By Dafney Tales
The Philadelphia Daily News
PHILADELPHIA — They curse, kick, stomp and knock bystanders to the ground. They trash stores. They drag motorists from cars and even assault law enforcement.
They are our children.
And the city’s top cop and other city leaders say the violence they are unleashing in schools and on city streets is indicative of a larger, more pervasive problem.
“It’s a sign of the breakdown of the family, said Police Commissioner Charles Ramsey. “And it winds up becoming our problem.
“There are a significant number of families and parents who aren’t interested in stepping up,” he added but acknowledged that teenagers must also hold themselves accountable.
If that doesn’t happen, and parents don’t whip their youngsters into shape early on, Ramsey said, they are more likely to continue down a deviant path.
The numbers of juvenile arrest, while down, tell the story. In 2009, 7,906 juveniles were arrested for drugs, assaults, weapons and murder, according to police statistics. In January of this year - the most recent month for which stats were available - over 600 youths were arrested.
Meanwhile, in recent weeks, more than three dozen young people have been arrested and charged with assault, disorderly conduct, riot, assault on police and other offenses on two separate occasions, after descending on Center City and wreaking havoc in the Gallery mall, near City Hall, on Chestnut Street and inside Macy’s.
These incidents followed widely publicized incidents of rampaging on South Street last summer.
In some cases, parents didn’t show up to claim their children.
The Rev. Alyn E. Waller, senior pastor of Enon Tabernacle Baptist Church in Cheltenham, noted that with the breakdown of the family, more and more young people are being raised by grandparents, who often find it difficult to relate to youths let alone manage their behavior. And there in lies part of the problem.
“A 65-year-old raising a 5-year-old is a Herculean task because they’re not physically able do it,” he said. “We have less traditional patterns of family. It speaks to a righteous anger that many [young] people have.”
Waller, whose church works closely with the community to provide programs and services for youth, added that the young people he sees thirst for structure and discipline.
School Superintendent Arlene Ackerman recently called the issue of youth violence a public health threat and pledged to work with various city and community agencies to combat the problem in light of recent incidents involving rampaging youngsters.
Together, the groups plan to seat a panel that will examine the crisis, establish chapters of youth violence networks in schools and enforce restorative justice programs for students who’ve been expelled or suspended.
However, some educators who work closely with youth, say it’s important to keep in mind that violence committed by young people is borne out of complex issues.
“A lot of the youth violence that we see can be attributed to unemployment, young people witnessing domestic violence and not processing it or seeing a friend getting shot and getting no grief counseling,” said Chad Dion Lassiter, sociology professor and president of Black Men at Penn, a social work organization.
What ends up happening, he added, is that many youth become walking time bombs who resort to violence and crime.

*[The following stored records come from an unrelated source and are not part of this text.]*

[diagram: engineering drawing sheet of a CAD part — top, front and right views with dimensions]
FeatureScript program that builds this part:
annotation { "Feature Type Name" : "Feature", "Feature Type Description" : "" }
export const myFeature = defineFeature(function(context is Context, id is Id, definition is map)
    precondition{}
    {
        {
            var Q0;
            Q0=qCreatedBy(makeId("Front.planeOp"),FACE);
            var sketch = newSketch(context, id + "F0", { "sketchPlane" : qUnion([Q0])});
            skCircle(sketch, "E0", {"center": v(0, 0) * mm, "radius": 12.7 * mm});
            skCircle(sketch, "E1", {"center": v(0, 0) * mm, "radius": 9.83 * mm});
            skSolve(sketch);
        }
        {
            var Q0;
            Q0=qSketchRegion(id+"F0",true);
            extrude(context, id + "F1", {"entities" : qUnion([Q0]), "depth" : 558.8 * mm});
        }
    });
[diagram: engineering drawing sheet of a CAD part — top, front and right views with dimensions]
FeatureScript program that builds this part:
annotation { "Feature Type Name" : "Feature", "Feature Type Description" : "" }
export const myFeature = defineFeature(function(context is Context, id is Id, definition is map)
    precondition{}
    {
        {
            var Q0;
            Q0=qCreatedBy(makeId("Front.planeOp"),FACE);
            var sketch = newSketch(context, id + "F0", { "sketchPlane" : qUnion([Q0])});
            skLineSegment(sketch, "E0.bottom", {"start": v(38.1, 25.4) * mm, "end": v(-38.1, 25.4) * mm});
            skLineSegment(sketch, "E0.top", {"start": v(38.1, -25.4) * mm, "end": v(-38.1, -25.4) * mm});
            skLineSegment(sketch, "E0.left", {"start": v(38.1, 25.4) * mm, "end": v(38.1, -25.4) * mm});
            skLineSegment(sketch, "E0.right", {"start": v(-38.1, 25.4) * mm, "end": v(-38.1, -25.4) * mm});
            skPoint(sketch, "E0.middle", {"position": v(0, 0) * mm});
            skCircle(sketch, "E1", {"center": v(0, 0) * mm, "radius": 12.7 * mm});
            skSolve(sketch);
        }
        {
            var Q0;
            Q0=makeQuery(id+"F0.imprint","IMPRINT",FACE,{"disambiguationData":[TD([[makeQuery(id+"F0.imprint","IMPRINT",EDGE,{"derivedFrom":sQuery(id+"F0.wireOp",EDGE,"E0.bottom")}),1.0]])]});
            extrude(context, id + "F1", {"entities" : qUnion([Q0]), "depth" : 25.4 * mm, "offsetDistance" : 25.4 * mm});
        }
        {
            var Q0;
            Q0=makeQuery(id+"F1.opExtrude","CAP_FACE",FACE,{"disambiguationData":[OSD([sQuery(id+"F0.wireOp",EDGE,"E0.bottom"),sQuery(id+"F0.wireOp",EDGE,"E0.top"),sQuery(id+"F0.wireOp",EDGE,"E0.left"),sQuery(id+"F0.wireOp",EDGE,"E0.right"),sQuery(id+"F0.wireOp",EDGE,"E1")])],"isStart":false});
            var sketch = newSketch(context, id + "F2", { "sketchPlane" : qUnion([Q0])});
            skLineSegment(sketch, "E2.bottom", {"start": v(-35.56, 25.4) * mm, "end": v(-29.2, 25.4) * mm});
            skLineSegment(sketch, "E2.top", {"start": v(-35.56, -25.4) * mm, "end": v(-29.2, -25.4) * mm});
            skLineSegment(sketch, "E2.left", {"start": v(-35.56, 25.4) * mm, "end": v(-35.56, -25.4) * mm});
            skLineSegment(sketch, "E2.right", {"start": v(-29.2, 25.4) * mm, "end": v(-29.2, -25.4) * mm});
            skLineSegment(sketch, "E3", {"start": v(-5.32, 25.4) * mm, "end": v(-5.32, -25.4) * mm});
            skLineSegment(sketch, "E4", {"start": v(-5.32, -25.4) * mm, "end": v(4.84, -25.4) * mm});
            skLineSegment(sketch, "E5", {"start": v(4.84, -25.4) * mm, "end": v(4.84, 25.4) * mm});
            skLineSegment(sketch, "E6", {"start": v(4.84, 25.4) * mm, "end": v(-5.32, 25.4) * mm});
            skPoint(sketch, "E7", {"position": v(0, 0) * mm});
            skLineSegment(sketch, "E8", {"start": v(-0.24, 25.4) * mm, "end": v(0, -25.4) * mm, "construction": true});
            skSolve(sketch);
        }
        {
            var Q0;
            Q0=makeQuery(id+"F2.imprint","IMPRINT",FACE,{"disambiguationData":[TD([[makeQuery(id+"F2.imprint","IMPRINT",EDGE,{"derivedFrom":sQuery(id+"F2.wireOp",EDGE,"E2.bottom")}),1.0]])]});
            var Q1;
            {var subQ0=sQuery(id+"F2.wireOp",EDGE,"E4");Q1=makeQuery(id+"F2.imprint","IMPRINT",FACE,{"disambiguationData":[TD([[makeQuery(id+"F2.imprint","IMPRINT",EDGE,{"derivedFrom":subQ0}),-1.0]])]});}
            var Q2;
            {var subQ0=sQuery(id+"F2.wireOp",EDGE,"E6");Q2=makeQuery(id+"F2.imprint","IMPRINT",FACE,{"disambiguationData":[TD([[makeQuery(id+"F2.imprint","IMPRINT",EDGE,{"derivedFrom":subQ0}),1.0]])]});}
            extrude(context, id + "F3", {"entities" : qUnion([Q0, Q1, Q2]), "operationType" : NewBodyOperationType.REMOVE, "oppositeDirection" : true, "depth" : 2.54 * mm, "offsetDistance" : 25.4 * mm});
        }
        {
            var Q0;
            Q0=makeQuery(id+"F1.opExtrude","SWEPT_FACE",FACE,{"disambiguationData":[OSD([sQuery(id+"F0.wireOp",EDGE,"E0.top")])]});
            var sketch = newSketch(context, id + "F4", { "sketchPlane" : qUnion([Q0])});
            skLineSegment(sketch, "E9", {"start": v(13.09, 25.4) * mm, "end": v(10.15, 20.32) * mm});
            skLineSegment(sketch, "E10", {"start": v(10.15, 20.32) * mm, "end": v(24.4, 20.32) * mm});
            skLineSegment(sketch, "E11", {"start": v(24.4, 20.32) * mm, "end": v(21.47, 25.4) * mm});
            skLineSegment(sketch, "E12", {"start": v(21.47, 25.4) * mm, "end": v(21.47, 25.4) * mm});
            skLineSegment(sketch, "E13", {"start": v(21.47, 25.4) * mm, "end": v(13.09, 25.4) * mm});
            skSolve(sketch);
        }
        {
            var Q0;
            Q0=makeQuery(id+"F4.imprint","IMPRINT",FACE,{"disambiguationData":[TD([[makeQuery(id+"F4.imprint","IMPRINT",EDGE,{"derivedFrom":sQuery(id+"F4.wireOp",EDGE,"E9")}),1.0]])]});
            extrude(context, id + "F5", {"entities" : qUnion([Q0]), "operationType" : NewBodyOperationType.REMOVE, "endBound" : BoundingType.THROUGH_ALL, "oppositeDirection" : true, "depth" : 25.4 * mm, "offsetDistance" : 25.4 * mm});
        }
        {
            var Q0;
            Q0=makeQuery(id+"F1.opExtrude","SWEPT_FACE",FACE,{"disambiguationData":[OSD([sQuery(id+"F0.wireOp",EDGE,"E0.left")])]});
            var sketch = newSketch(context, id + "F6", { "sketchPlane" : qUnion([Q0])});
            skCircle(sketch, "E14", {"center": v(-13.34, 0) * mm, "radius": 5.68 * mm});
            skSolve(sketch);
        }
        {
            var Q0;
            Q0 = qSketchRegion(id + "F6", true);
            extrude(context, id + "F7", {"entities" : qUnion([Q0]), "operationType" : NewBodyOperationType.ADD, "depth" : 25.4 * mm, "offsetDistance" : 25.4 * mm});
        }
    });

Ramsey said we must get a handle on the violence because it has far-reaching impact that may not be realized immediately.
“As police officers, we tend to look at things in terms of who’s the victim and who’s the offender . . .” he said. “And we define the victim as just the person directly impacted by that crime that’s taken place.
“But we forget about all the other people impacted by crime sometimes and it’s almost like collateral damage.”